═════ STORED DATA ═════
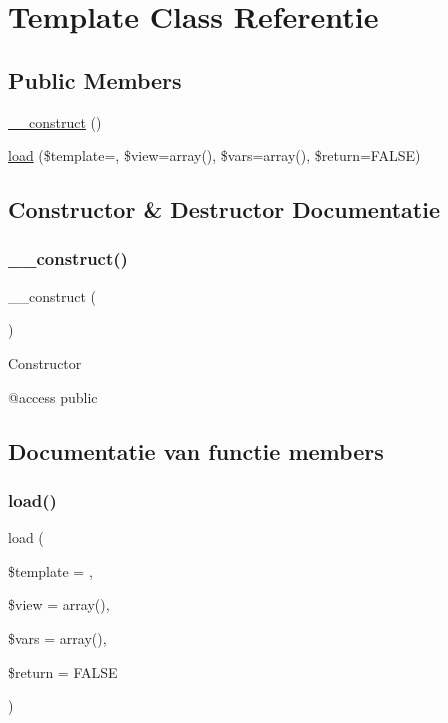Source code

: \hypertarget{class_template}{}\section{Template Class Referentie}
\label{class_template}
\subsection*{Public Members}
\begin{DoxyCompactItemize}
\item 
\mbox{\hyperlink{class_template_a095c5d389db211932136b53f25f39685}{\+\_\+\+\_\+construct}} ()
\item 
\mbox{\hyperlink{class_template_af542aa0eefc6d8a6a3adb2142b02e6eb}{load}} (\$template=\textquotesingle{}\textquotesingle{}, \$view=array(), \$vars=array(), \$return=F\+A\+L\+SE)
\end{DoxyCompactItemize}


\subsection{Constructor \& Destructor Documentatie}
\mbox{\label{class_template_a095c5d389db211932136b53f25f39685}} 
\subsubsection{\texorpdfstring{\_\_construct()}{\_\_construct()}}
{\footnotesize\ttfamily \+\_\+\+\_\+construct (\begin{DoxyParamCaption}{ }\end{DoxyParamCaption})}

Constructor

@access public 

\subsection{Documentatie van functie members}
\mbox{\label{class_template_af542aa0eefc6d8a6a3adb2142b02e6eb}} 
\subsubsection{\texorpdfstring{load()}{load()}}
{\footnotesize\ttfamily load (\begin{DoxyParamCaption}\item[{}]{\$template = {\ttfamily \textquotesingle{}\textquotesingle{}},  }\item[{}]{\$view = {\ttfamily array()},  }\item[{}]{\$vars = {\ttfamily array()},  }\item[{}]{\$return = {\ttfamily FALSE} }\end{DoxyParamCaption})}

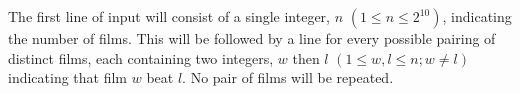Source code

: The first line of input will consist of a single integer, $n$ $(1 \le n \le 2^{10})$,
indicating the number of films. This will be followed by a line for every possible
pairing of distinct films, each containing two integers, $w$ then $l$
$(1 \le w, l \le n; w \ne l)$ indicating that film $w$ beat $l$.
No pair of films will be repeated.
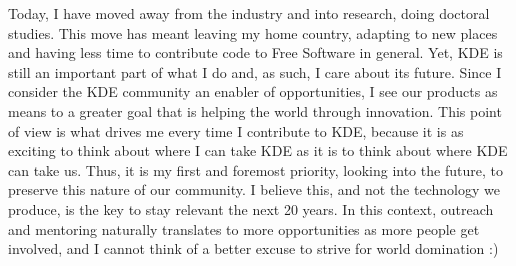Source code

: Today, I have moved away from the industry and into research, doing
doctoral studies. This move has meant leaving my home country,
adapting to new places and having less time to contribute code to Free
Software in general. Yet, KDE is still an important part of what I do
and, as such, I care about its future. Since I consider the KDE
community an enabler of opportunities, I see our products as means to
a greater goal that is helping the world through innovation. This
point of view is what drives me every time I contribute to KDE,
because it is as exciting to think about where I can take KDE as it is
to think about where KDE can take us. Thus, it is my first and
foremost priority, looking into the future, to preserve this nature of
our community. I believe this, and not the technology we produce, is
the key to stay relevant the next 20 years. In this context, outreach
and mentoring naturally translates to more opportunities as more
people get involved, and I cannot think of a better excuse to strive
for world domination :)
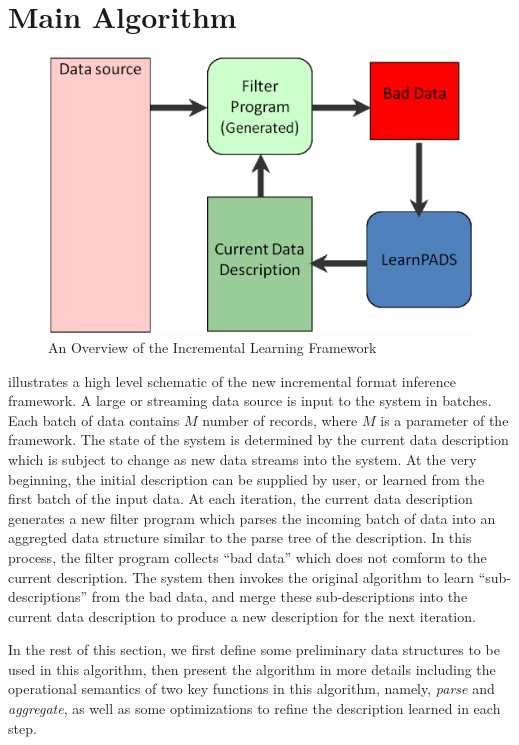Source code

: \section{Main Algorithm}\label{sec:algo}

\begin{figure}[th]
\centering
\includegraphics[width=0.9\columnwidth]{overview}
\caption{An Overview of the Incremental Learning Framework}
\label{fig:overview}
\end{figure}

 illustrates a high level schematic of the new incremental
format inference framework. A large or streaming data source is input
to the system in batches. Each batch of data contains $M$ number of
records, where $M$ is a parameter of the framework.
The state of the system is determined
by the current data description which is subject to change as new data
streams into the system. At the very beginning, the initial description
can be supplied by user, or learned from the first batch of the input
data. At each iteration, the current data description
generates a new filter program which parses the incoming batch of data
into an aggregted data structure similar to the parse tree of the description.
In this process, the filter program collects ``bad data'' which does not
comform to the current description. The system then invokes the original
\learnpads{} algorithm to learn ``sub-descriptions'' from the bad data, and
merge these sub-descriptions into the current data description to produce
a new description for the next iteration. 

In the rest of this section, we first define some preliminary data structures 
to be used in this algorithm, then present
the algorithm in more details including the operational semantics
of two key functions in this algorithm, namely, 
{\em parse} and {\em aggregate}, as well as some optimizations to refine
the description learned in each step.


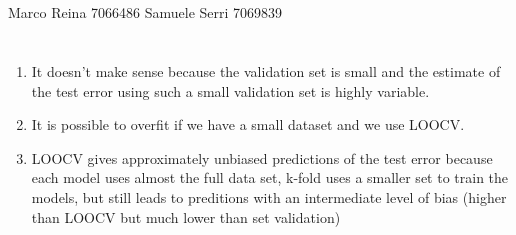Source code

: \documentclass[12pt]{article}
\begin{document}
\section*{}
Marco Reina 7066486 \newline
Samuele Serri 7069839 \newline
\section*{}
\begin{enumerate}
    \item 
It doesn't make sense because the validation set is small and the estimate of the test error using such a small validation set is highly variable.
    \item
It is possible to overfit if we have a small dataset and we use LOOCV.
    \item
LOOCV gives approximately unbiased predictions of the test error because each model uses almost the full data set,
k-fold uses a smaller set to train the models, but still leads to preditions with an intermediate level of bias (higher than LOOCV but much lower than set validation)
\end{enumerate}
\end{document}
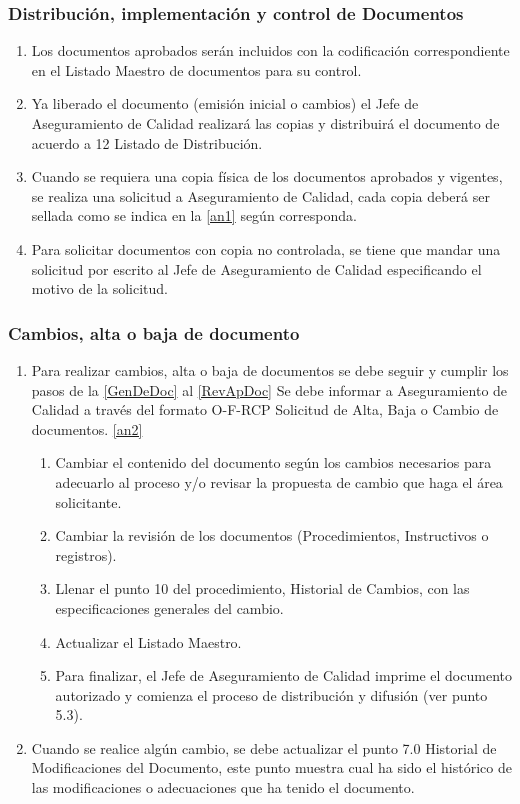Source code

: \subsubsection{Distribución, implementación y control de Documentos}
\begin{enumerate}
    \item Los documentos aprobados serán incluidos con la codificación correspondiente en el Listado Maestro de documentos para su control.
    \item Ya liberado el documento (emisión inicial o cambios) el Jefe de Aseguramiento de Calidad realizará las copias y distribuirá el documento de acuerdo a 12 Listado de Distribución.
    \item Cuando se requiera una copia física de los documentos aprobados y vigentes, se realiza una solicitud a Aseguramiento de Calidad, cada copia deberá ser sellada como se indica en la \cref{an1} según corresponda.
    \item Para solicitar  documentos con copia no controlada, se tiene que mandar una solicitud por escrito al Jefe de Aseguramiento de Calidad especificando el motivo de la solicitud.
\end{enumerate}

\subsubsection{Cambios, alta o baja de documento}
\begin{enumerate}
    \item Para realizar cambios, alta o baja de documentos se debe seguir y cumplir los pasos de la \cref{GenDeDoc} al \cref{RevApDoc} Se debe informar a Aseguramiento de Calidad a través del formato O-F-RCP Solicitud de Alta, Baja o Cambio de documentos. \cref{an2}
    \begin{enumerate}
        \item Cambiar el contenido del documento según los cambios necesarios para adecuarlo al  proceso y/o revisar la propuesta de cambio que haga el área solicitante.
        \item Cambiar la revisión de los documentos (Procedimientos, Instructivos o registros).
        \item Llenar el punto 10 del procedimiento, Historial de Cambios, con las especificaciones generales del cambio.
        \item Actualizar el Listado Maestro.
        \item Para finalizar, el Jefe de Aseguramiento de Calidad imprime el documento autorizado y comienza el proceso de distribución y difusión (ver punto 5.3).
    \end{enumerate}
    \item Cuando se realice algún cambio, se debe actualizar el punto 7.0 Historial de Modificaciones del Documento, este punto muestra cual ha sido el histórico de las modificaciones o adecuaciones que ha tenido el documento.
\end{enumerate}

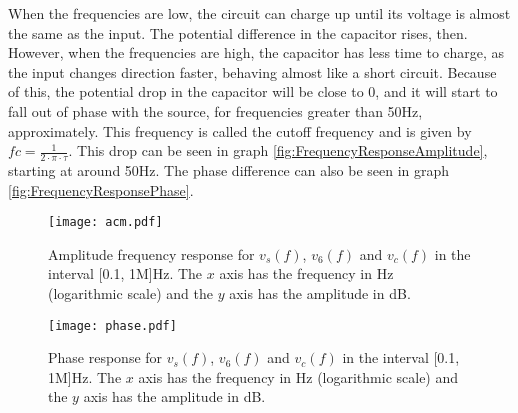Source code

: When the frequencies are low, the circuit can charge up until its voltage is almost the same as the input. The potential difference in the capacitor rises, then. However, when the frequencies are high, the capacitor has less time to charge, as the input changes direction faster, behaving almost like a short circuit. Because of this, the potential drop in the capacitor will be close to 0, and it will start to fall out of phase with the source, for frequencies greater than 50Hz, approximately. This frequency is called the cutoff frequency and is given by $fc=\frac{1}{2\cdot\pi\cdot\tau}$. This drop can be seen in graph \ref{fig:FrequencyResponseAmplitude}, starting at around 50Hz. The phase difference can also be seen in graph \ref{fig:FrequencyResponsePhase}.

\begin{figure}[H] \centering
\texttt{[image: acm.pdf]}
\caption{Amplitude frequency response for $v_s(f)$, $v_6(f)$ and $v_c(f)$ in the interval [0.1, 1M]Hz. The $x$ axis has the frequency in Hz (logarithmic scale) and the $y$ axis has the amplitude in dB. }
\label{fig:sim_acm}
\end{figure}
\par
\begin{figure}[H] \centering
\texttt{[image: phase.pdf]}
\caption{Phase response for $v_s(f)$, $v_6(f)$ and $v_c(f)$ in the interval [0.1, 1M]Hz. The $x$ axis has the frequency in Hz (logarithmic scale) and the $y$ axis has the amplitude in dB.}
\label{fig:sim_phase}
\end{figure}



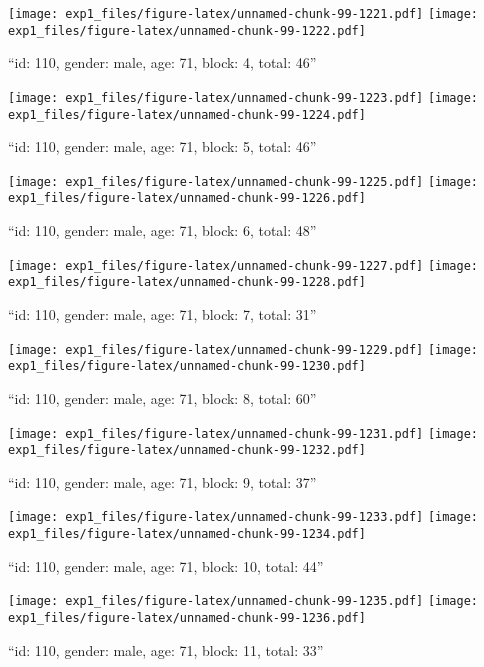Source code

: \documentclass[,]{article}
\begin{document}
\texttt{[image: exp1\_files/figure-latex/unnamed-chunk-99-1221.pdf]}
\texttt{[image: exp1\_files/figure-latex/unnamed-chunk-99-1222.pdf]}

\newpage
[1] 

``id: 110, gender: male, age: 71, block: 4, total: 46''

\texttt{[image: exp1\_files/figure-latex/unnamed-chunk-99-1223.pdf]}
\texttt{[image: exp1\_files/figure-latex/unnamed-chunk-99-1224.pdf]}

\newpage
[1] 

``id: 110, gender: male, age: 71, block: 5, total: 46''

\texttt{[image: exp1\_files/figure-latex/unnamed-chunk-99-1225.pdf]}
\texttt{[image: exp1\_files/figure-latex/unnamed-chunk-99-1226.pdf]}

\newpage
[1] 

``id: 110, gender: male, age: 71, block: 6, total: 48''

\texttt{[image: exp1\_files/figure-latex/unnamed-chunk-99-1227.pdf]}
\texttt{[image: exp1\_files/figure-latex/unnamed-chunk-99-1228.pdf]}

\newpage
[1] 

``id: 110, gender: male, age: 71, block: 7, total: 31''

\texttt{[image: exp1\_files/figure-latex/unnamed-chunk-99-1229.pdf]}
\texttt{[image: exp1\_files/figure-latex/unnamed-chunk-99-1230.pdf]}

\newpage
[1] 

``id: 110, gender: male, age: 71, block: 8, total: 60''

\texttt{[image: exp1\_files/figure-latex/unnamed-chunk-99-1231.pdf]}
\texttt{[image: exp1\_files/figure-latex/unnamed-chunk-99-1232.pdf]}

\newpage
[1] 

``id: 110, gender: male, age: 71, block: 9, total: 37''

\texttt{[image: exp1\_files/figure-latex/unnamed-chunk-99-1233.pdf]}
\texttt{[image: exp1\_files/figure-latex/unnamed-chunk-99-1234.pdf]}

\newpage
[1] 

``id: 110, gender: male, age: 71, block: 10, total: 44''

\texttt{[image: exp1\_files/figure-latex/unnamed-chunk-99-1235.pdf]}
\texttt{[image: exp1\_files/figure-latex/unnamed-chunk-99-1236.pdf]}

\newpage
[1] 

``id: 110, gender: male, age: 71, block: 11, total: 33''
\end{document}
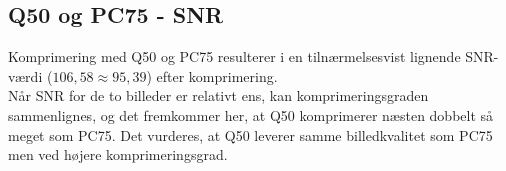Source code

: %

\subsection*{Q50 og PC75 - SNR}
Komprimering med Q50 og PC75 resulterer i en tilnærmelsesvist lignende SNR-værdi ($106,58 \approx 95,39$) efter komprimering.\\
Når SNR for de to billeder er relativt ens, kan komprimeringsgraden sammenlignes, og det fremkommer her, at Q50 komprimerer næsten dobbelt så meget som PC75. Det vurderes, at Q50 leverer samme billedkvalitet som PC75 men ved højere komprimeringsgrad.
═════
WHAT THE TASK REQUIRES — Find the lines in the records that contain the word "article", then copy every one of them.

ANSWER TO THE EXERCISE —
: \documentclass[12pt]{article}
: \documentclass[,]{article}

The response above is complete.